None of that was good enough to keep him behind bars after the brutal attack on a NYPD officer.
“The assault on our officers in the subway is another example of individuals emboldened by a system that, just days ago, immediately released one of them after being arrested for robbery,” NYPD Commissioner Keechant Sewell wrote Tuesday on Twitter. “Once again, they are shown that there are no consequences for violent criminality.”
“No Consequences” may be an understatement. Indeed, it’s intriguing that the very politicians that made it possible for violent criminals to keep doing violence, don’t even realize that if this suspect continues, he will be shot and if he makes a mistake and attacks another cop like he did this past weekend, it may be the cop that has to shoot him.
Shocking video captured over the weekend in a Manhattan subway station shows youths brazenly brawling with NYPD officers.

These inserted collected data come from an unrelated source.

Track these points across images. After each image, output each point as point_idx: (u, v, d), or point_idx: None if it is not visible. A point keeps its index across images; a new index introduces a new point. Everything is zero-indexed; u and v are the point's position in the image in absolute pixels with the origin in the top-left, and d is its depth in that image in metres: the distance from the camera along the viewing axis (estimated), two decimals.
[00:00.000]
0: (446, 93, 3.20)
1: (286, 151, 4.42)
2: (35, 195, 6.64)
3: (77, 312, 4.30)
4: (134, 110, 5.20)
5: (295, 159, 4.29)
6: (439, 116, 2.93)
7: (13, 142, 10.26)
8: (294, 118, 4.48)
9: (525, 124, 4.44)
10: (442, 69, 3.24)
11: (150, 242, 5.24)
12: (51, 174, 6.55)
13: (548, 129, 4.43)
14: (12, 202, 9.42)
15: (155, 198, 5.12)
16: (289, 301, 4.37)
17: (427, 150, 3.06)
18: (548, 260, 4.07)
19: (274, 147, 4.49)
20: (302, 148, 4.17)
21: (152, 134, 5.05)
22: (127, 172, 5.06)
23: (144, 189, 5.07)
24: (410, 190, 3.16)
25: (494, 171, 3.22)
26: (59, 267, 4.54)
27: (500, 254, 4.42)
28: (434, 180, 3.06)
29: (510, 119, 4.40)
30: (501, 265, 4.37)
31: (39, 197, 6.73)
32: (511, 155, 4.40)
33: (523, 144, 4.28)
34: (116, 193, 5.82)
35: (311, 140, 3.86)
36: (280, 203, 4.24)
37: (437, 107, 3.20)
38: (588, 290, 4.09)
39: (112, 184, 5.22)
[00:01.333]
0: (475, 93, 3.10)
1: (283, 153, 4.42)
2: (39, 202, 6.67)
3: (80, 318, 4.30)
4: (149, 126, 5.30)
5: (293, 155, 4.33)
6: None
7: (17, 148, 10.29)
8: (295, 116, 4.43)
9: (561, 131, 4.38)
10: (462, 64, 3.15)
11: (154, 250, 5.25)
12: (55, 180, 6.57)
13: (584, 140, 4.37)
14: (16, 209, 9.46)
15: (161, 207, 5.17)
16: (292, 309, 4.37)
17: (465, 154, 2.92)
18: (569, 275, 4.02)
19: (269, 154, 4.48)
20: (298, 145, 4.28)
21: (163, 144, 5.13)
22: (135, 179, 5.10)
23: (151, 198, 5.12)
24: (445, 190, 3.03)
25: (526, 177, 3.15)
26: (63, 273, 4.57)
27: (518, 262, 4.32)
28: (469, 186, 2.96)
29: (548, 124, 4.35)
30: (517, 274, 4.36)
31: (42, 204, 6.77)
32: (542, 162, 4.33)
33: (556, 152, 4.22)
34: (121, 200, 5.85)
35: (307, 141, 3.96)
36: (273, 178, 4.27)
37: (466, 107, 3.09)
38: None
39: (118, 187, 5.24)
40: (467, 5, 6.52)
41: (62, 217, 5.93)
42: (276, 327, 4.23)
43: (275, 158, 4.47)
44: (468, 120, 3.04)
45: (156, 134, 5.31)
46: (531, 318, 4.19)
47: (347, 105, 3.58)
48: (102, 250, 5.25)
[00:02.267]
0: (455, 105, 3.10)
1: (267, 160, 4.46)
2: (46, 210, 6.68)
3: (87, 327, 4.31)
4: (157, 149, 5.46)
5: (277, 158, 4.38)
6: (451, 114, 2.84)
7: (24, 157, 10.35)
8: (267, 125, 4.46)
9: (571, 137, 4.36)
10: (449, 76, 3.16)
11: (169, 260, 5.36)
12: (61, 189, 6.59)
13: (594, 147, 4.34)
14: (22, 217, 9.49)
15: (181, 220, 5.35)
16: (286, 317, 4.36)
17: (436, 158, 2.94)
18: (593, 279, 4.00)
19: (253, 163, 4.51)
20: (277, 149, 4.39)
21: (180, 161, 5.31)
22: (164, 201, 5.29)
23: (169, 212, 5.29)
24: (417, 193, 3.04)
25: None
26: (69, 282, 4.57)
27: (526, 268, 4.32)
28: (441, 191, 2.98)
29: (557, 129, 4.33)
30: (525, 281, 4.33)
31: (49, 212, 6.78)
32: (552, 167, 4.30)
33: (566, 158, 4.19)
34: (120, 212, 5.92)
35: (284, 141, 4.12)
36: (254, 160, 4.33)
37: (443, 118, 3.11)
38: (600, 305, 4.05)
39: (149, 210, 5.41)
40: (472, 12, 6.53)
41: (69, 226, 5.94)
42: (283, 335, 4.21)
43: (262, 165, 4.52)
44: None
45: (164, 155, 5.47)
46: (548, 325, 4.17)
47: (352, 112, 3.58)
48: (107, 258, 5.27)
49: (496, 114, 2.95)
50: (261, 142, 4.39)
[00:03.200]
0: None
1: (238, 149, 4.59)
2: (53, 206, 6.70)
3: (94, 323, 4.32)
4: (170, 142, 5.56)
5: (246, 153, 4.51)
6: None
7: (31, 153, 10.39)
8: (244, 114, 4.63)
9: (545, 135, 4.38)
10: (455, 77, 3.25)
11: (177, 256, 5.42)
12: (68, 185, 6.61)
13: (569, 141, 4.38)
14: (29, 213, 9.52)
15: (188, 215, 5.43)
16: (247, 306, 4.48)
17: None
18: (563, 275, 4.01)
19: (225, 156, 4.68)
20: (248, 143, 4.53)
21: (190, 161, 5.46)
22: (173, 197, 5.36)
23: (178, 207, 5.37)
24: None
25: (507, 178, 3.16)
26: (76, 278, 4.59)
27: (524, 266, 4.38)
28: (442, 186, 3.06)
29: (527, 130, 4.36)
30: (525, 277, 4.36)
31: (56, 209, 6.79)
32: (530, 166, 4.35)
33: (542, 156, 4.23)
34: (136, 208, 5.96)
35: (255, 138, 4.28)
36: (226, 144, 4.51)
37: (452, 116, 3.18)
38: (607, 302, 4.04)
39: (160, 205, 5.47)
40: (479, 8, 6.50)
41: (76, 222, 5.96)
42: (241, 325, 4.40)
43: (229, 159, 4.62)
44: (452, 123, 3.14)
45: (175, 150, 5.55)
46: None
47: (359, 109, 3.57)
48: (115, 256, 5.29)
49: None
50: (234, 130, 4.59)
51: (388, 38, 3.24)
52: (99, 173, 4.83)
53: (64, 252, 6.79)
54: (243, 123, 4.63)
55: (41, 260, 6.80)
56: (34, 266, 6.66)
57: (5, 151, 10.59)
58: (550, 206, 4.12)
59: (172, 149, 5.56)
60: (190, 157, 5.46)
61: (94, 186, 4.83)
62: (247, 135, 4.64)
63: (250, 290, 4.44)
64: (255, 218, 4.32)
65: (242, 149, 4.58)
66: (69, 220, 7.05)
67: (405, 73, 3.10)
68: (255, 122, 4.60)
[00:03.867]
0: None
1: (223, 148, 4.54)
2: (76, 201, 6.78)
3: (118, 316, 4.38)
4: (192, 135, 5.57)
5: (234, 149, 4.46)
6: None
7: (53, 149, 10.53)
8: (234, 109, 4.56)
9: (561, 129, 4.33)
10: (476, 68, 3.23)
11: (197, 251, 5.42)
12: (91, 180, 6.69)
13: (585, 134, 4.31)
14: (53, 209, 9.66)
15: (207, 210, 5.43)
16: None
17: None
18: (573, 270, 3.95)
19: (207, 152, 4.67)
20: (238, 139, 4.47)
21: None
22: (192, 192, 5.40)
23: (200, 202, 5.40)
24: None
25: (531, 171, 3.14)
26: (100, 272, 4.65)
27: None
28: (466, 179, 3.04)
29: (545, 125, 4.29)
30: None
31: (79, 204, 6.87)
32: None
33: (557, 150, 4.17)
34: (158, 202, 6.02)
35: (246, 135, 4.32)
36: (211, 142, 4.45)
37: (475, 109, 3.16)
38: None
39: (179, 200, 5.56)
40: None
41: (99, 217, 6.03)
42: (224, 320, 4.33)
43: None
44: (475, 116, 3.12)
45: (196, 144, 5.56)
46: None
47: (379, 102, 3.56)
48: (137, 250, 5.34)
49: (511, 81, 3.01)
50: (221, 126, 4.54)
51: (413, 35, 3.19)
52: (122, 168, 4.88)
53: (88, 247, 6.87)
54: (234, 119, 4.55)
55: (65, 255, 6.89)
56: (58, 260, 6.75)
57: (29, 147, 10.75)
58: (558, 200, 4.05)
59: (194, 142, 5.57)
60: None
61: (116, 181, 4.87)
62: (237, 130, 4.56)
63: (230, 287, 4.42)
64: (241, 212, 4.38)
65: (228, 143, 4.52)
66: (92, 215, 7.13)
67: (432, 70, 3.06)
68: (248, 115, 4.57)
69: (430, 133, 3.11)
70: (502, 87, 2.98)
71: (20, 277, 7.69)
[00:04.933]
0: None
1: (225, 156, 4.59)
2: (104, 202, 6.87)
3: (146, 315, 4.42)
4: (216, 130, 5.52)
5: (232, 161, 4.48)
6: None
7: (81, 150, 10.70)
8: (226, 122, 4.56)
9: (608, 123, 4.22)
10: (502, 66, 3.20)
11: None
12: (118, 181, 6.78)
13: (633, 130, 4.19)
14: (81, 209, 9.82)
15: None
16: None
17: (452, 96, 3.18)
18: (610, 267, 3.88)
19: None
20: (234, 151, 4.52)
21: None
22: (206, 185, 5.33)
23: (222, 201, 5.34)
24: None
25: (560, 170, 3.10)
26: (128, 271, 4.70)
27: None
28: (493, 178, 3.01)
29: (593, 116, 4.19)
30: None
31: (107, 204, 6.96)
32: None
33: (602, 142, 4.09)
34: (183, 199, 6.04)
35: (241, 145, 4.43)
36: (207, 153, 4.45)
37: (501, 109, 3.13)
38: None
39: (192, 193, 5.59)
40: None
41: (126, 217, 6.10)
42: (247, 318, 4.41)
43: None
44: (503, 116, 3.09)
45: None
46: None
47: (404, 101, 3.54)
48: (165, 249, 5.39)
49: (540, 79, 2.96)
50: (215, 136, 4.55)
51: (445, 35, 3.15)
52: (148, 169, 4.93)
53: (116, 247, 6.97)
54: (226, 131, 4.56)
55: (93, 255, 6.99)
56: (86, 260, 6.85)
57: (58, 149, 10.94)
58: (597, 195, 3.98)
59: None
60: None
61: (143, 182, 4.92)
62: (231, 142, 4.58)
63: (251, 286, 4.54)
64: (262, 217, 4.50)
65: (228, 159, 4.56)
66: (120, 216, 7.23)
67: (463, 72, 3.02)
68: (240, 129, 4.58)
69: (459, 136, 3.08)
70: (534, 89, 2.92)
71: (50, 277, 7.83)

The male youth was recently arrested for illegal possession of a loaded gun & robbery, but was quickly released without bail. pic.twitter.com/IjUPZcivwi
— Andy Ngô 🏳️🌈 (@MrAndyNgo) July 25, 2022
Fox News reports that with the consent of Manhattan prosecutors, the assault case over the weekend was diverted to family court where juvenile delinquents if convicted face significantly lighter punishments than they would if tried as adults.
The teen girl, who appears in the video hitting a cop, was also charged with second-degree assault on an officer, according to police.
Meanwhile, the teen boy’s robbery case is being prosecuted in Manhattan criminal court, not family court, due to a quirk in the state’s bail reform laws. The teen was also arrested in April for gun possession in Brooklyn, according to a law-enforcement source.